Жить у Лю Сые просто так казалось рикшам делом неслыханным. Поэтому одни считали Сянцзы дальним родственником Лю Сые, другие думали, что Сянцзы приглянулся старику и тот задумал женить его на своей дочери.
Многие завидовали Сянцзы. Если и в самом деле такое случится, то после смерти Лю Сые «Жэньхэчан» перейдет к Сянцзы. Конечно, это были лишь догадки, и при Сянцзы никто не позволял себе никаких шуток. В действительности же старик Лю хорошо относился к Сянцзы совсем по другим причинам. Сянцзы всегда оставался самим собой. Стань он, допустим, солдатом, он не смог бы без всякой причины жестоко обходиться с людьми только потому, что напялил на себя солдатскую форму. Вот и в прокатной конторе он никогда не сидел сложа руки. Вернется с работы, смоет пот и тут же принимается за дело: накачивает камеры, просушивает прорезиненные тенты, чистит и смазывает коляски. Его не надо было ни о чем просить, он сам охотно помогал хозяину, словно находил в этом удовольствие. В «Жэньхэчане» обычно жило человек двадцать рикш, а то и больше. Все они, поставив коляски на место, либо болтали, либо заваливались спать. Один лишь Сянцзы работал без устали. Сперва все считали, что он выслуживается перед Лю Сые. Но вскоре убедились, что делает он все бескорыстно, искренне, от души. И пересуды прекратились.
Лю Сые никогда не хвалил его и ничем не выделял, однако у старика был свой расчет. Он понимал, что Сянцзы мастер на все руки, и хотел, чтобы парень жил у него. По крайней мере, во дворе и у дома всегда чисто, не говоря уже о других услугах, которые он оказывает.
Хуню тоже нравился этот глуповатый верзила. Что бы она ни говорила, он ее внимательно выслушивал, никогда не перечил, не огрызался, как другие рикши, хлебнувшие горя. Хуню не боялась пререканий, она просто не обращала на рикш внимания.

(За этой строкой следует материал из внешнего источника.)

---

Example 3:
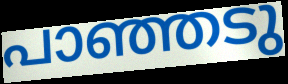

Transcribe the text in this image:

പാഞ്ഞടു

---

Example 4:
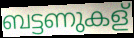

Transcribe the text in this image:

ബട്ടണുകള്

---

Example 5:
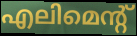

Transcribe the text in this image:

എലിമെന്റ്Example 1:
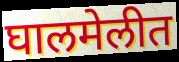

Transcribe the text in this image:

घालमेलीत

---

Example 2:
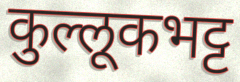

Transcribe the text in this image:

कुल्लूकभट्ट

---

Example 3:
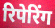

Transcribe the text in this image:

रिपेरिंग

Все добрые слова она оставляла для Сянцзы. Когда он находил постоянную работу, отец и дочь словно теряли старого друга. А когда возвращался, старик даже бранился по-другому, мягко и добродушно.

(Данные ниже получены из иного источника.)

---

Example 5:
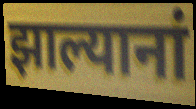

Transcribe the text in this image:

झाल्यानां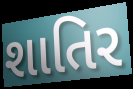
શાતિર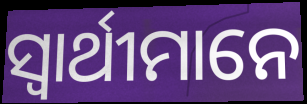
ସ୍ଵାର୍ଥୀମାନେ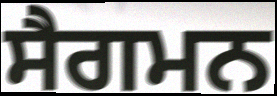
ਸੈਗਮਨ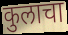
कुलाचा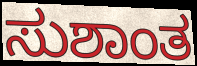
ಸುಶಾಂತ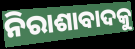
ନିରାଶାବାଦକୁ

На этот раз Сянцзы вернулся в «Жэньхэчан» без коляски, с двумя коробками спичек. Сумерки еще не наступили. Отец и дочь как раз ужинали. Увидев Сянцзы, Хуню опустила палочки для еды.
– Тебя что, Сянцзы, волки съели? Или ты был на золотых приисках в Африке?
Сянцзы только вздохнул.
Старик ничего не сказал, но его большие круглые глаза испытующе оглядели Сянцзы от тапочек до новой соломенной шляпы.
– Поужинай с нами, если голоден, – пригласила его Хуню как близкого друга.
Сянцзы не ответил, но на сердце потеплело. Он давно считал «Жэньхэчан» своим домом, все остальное было слишком непостоянным: и хозяева, и пассажиры. Только здесь ему всегда позволяли жить, и он мог излить душу. Вот и сейчас, едва он вошел, сразу увидел знакомых, его пригласили поужинать. А ведь он мог вообще не вернуться. Сянцзы чуть не расплакался от радости.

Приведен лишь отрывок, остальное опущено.